Während die Beamten offensichtlich die Personalien des Mannes aufnahmen und ihn schließlich ins Polizeiauto verfrachteten, schauten sie immer wieder zu mir herüber. Schließlich ging S. über die Straße und trat abermals unmittelbar an mich heran. Diesmal richtet er permanent seinen ausgestreckten Zeigefinger auf mich, nur wenige Zentimeter von meinem Gesicht entfernt. Wieder sprach er mit sehr lauter, aggressiver Stimme.

Ihm war offensichtlich sehr darum getan zu betonen, dass der Mann vor seinem Ellbogenschlag versucht habe, ihn zu schlagen. Ich erwiderte geduldig und betont ruhig, dass ich das anders gesehen habe. Daraufhin wiederholte der Beamte seine Ausfälle gegen mich. Auch diesmal schaltete ich vor seinen Augen meine Videokamera ein, um mich gegen die Angriffe in irgendeiner Weise zu schützen. Doch der Beamte ließ sich wie bereits vorher kaum stören. Er forderte mich auch jetzt nicht auf, den Mitschnitt zu beenden.

Da ich bei meiner Beobachtung blieb, eskalierte die Situation. Nun fiel dem Beamten S. offensichtlich ein, dass er mir meine Kamera abnehmen könnte. Er behauptete, es könnten darauf Beweismittel für die vorausgegangene Straftat des jungen Mannes sein. Natürlich hatte ich davon keinerlei Aufnahmen und verweigerte die Herausgabe. Daraufhin wurde mir von S. die Kamera gewaltsam entrissen. Inzwischen waren die Polizisten F. und G. ebenfalls von der anderen Straßenseite gekommen und hielten mich fest. Auch mein Ausweis wurde mir gegen meinen ausdrücklichen Willen von S. aus der Hose gezogen. Schließlich führten mich die Beamten über die Straße zum Polizeiauto, das übrigens die ganze Zeit über den dortigen Radweg blockierte.

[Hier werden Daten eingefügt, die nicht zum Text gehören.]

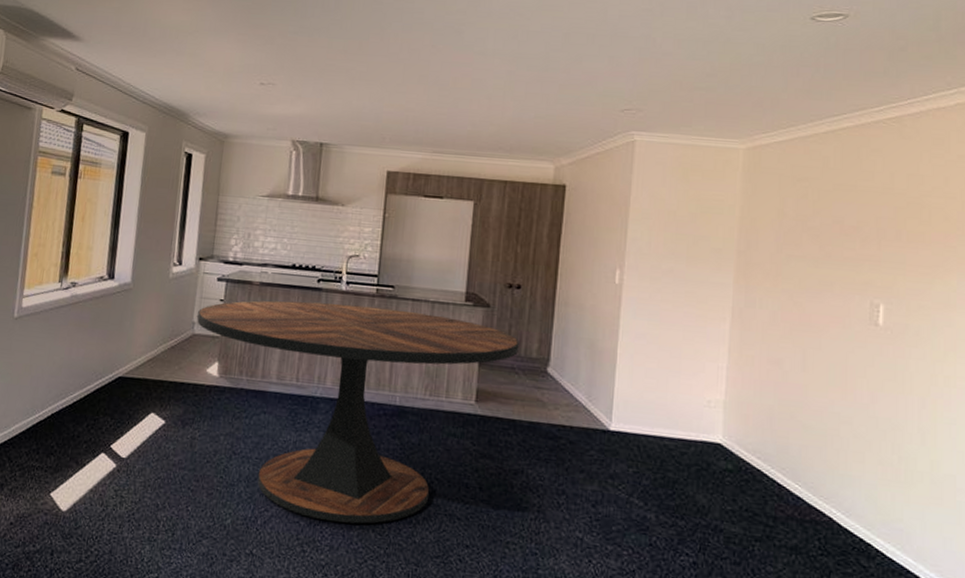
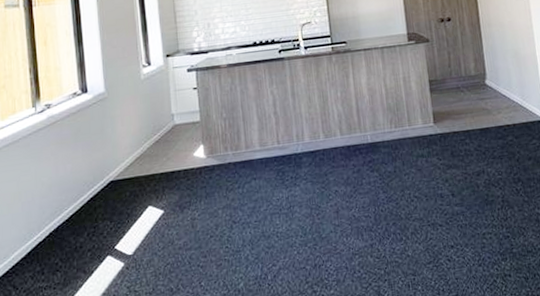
dining table: present [196,300,519,524] -> none [174,57,460,261]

Auch beim Polizeiauto fuhr S. mit seinen diffusen Beleidigungen in Anwesenheit der übrigen Polizeibeamten gegen mich fort. Er verstieg sich schließlich sogar zu der Aussage: „Wegen Leuten wie Sie geht es mit Deutschland bergab!“. F. und G. standen unmittelbar daneben. Sie erhoben gegen die Anschuldigungen des S. zu keinem Zeitpunkt irgendwelche Einwände oder versuchten ihn zu mäßigen.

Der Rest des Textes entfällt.